Is velocity a useful metric?
Posted on January 28th, 2010 in Agile by siddharta || 2 Comments
In my talk at Agile Bengaluru, I asked “What is velocity? What does velocity measure? Is it useful?”
What is velocity?
Everyone was united on this – velocity is the aggregate of story points (or any estimate unit you use) completed in the sprint.
What does velocity measure?
I got a bunch of answers for this
- Velocity measures the amount of work (capacity) you can do in a sprint
- Velocity measures the amount of value delivered in the sprint
- Velocity measures the productivity of the team
The number of different answers illustrates perfectly that we don’t have a common understanding of velocity. Everyone knows how to calculate it, everyone knows how to use it, but we don’t understand the more fundamental question of what it is supposed to measure.
Let us take a stab at answering this question.
Is velocity a measure of value? This idea comes from the fact that we don’t get credit for partially complete work, thus creating the notion that velocity is measuring value. But clearly it is not. You can have large stories that deliver small value and small stories that deliver large value. Since velocity just aggregates the story points, it can’t be a measure of value.
Is velocity a measure of productivity? This idea comes from the fact that as the productivity goes up, you get more work done causing the velocity to increase. The other side is that the velocity often changes when there is no underlying change in productivity.
Is velocity a measure of capacity? This idea comes from the way velocity is used to plan the stories that can be scheduled in a sprint. But if velocity is a measure of capacity, then we should not cut the velocity for partial work and get a boost next sprint when a tiny bit of work is done to complete it. After all, if the capacity remains the same, then why should the metric change?

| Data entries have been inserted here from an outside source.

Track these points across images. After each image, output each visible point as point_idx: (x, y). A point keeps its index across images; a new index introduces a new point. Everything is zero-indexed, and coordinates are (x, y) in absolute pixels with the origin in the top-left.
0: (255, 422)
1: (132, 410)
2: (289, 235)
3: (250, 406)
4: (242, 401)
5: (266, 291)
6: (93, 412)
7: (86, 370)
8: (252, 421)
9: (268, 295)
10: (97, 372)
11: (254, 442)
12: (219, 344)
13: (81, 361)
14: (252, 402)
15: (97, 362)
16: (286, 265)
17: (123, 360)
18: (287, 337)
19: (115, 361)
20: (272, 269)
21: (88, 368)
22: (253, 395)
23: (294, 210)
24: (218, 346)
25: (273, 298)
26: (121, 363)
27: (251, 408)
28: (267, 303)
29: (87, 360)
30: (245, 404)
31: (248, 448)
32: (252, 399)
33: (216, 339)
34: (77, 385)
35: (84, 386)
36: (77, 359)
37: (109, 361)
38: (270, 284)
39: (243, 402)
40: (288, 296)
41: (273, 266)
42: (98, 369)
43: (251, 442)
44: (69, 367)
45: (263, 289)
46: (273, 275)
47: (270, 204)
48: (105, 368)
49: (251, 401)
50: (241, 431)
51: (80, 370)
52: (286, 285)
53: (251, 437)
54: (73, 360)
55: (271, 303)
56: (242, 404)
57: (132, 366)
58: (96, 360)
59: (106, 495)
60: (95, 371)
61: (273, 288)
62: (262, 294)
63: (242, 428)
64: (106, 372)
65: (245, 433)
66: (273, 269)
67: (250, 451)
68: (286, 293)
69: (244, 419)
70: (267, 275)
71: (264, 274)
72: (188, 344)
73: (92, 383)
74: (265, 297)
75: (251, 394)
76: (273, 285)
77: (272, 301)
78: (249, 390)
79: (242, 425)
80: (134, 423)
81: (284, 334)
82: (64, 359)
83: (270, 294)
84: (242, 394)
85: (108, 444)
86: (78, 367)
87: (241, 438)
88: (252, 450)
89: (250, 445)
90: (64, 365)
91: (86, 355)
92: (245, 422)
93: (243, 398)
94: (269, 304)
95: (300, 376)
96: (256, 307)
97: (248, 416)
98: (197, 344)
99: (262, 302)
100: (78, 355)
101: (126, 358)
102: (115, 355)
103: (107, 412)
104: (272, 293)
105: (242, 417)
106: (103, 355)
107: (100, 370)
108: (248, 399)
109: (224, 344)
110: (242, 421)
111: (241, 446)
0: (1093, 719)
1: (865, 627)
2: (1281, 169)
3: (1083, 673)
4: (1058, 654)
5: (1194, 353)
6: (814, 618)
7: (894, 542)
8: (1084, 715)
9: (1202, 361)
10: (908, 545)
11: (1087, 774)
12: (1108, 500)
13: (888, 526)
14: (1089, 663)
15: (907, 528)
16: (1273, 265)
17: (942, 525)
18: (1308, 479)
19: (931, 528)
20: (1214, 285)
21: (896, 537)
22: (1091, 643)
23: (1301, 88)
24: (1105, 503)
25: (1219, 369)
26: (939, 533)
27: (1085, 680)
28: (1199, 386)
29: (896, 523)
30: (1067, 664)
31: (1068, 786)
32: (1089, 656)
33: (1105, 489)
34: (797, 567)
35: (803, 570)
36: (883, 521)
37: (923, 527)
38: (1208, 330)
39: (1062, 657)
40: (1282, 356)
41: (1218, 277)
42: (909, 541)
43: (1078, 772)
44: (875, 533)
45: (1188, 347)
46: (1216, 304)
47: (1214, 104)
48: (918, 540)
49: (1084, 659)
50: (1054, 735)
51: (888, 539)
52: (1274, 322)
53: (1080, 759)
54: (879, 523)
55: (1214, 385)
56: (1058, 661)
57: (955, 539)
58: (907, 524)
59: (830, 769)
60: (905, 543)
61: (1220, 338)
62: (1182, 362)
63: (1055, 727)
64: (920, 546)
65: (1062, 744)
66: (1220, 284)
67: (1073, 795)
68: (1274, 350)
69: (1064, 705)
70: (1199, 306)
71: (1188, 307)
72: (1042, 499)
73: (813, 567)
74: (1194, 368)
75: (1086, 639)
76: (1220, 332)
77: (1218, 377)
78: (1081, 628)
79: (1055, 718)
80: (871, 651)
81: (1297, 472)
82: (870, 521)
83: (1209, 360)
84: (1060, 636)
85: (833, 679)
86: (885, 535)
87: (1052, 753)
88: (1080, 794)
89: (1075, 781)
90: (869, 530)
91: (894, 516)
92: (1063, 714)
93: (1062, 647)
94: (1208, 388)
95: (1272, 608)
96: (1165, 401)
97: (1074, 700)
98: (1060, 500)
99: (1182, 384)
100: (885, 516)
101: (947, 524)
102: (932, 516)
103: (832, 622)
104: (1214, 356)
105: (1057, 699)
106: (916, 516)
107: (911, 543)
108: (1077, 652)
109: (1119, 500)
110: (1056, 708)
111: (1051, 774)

Now take a look at the ways velocity is used and the interpretation
- To plan the sprint: Velocity measures capacity
- To forecast releases: Velocity measures capacity
- No partial credit: Velocity measures value
- Trying to increase velocity: Velocity measures productivity
- Not counting bugs/refactoring in the velocity calculation: Velocity measures value
- Counting bugs/refactoring in velocity calculation: Velocity measures capacity
Notice an interesting contradiction there. Should you count bugs/refactoring work towards velocity? Some teams say no, because these don’t add value. Thats a value view of velocity. In this view, if I do a sprint of refactorings, my velocity will be zero. I can’t use that number for the next sprint planning, because sprint planning uses a capacity view of velocity.
Is velocity a useful metric?
I suppose velocity could be a useful metric, provided it is used consistently. The problem is that in different contexts it gets different meanings, often contradictory to how it is used in another context. Velocity also starts to break down when you start looking at special cause variations. For example, holiday seasons will have one-time low velocity, which should not really be incorporated into the next sprint.
Another problem is uneven work, for example in a maintenance project, you may have work for a day in one sprint, and for two days in another sprint. A flow based system is superior here.
Yet another problem is divided work, where someone works on two projects at the same time. The velocity could oscillate based on how time is divided among the projects.
So,
- if the team is stable
- and there is one project worked on at a time
- and special causes are not considered
- and there is enough work to use consistently the same capacity
- and velocity is applied with a consistent interpretation
- then velocity is useful
What is the alternative to velocity? I think Lead and cycle time are better metrics to look at. More on them in another post.
January 29th, 2010 at 8:30 pm
“But if velocity is a measure of capacity, then we should not cut the velocity for partial work and get a boost next sprint when a tiny bit of work is done to complete it.”
Given what we use it for – this is not a helpful practice, but given how much impact it has across sprints / how infrequently it occurs it becomes noise. Therefore it doesn’t interfere with what it is – a measure of capacity used for predictive calculations and an indicator of productivity variance.
My 2 cents
January 30th, 2010 at 9:59 am
Most teams seem to have wildly oscillating velocity. An average velocity of 20 is more likely to go 12, 22, 24, 15, 27 rather than 19, 20, 20, 21, 20.
Have you experienced stable velocity?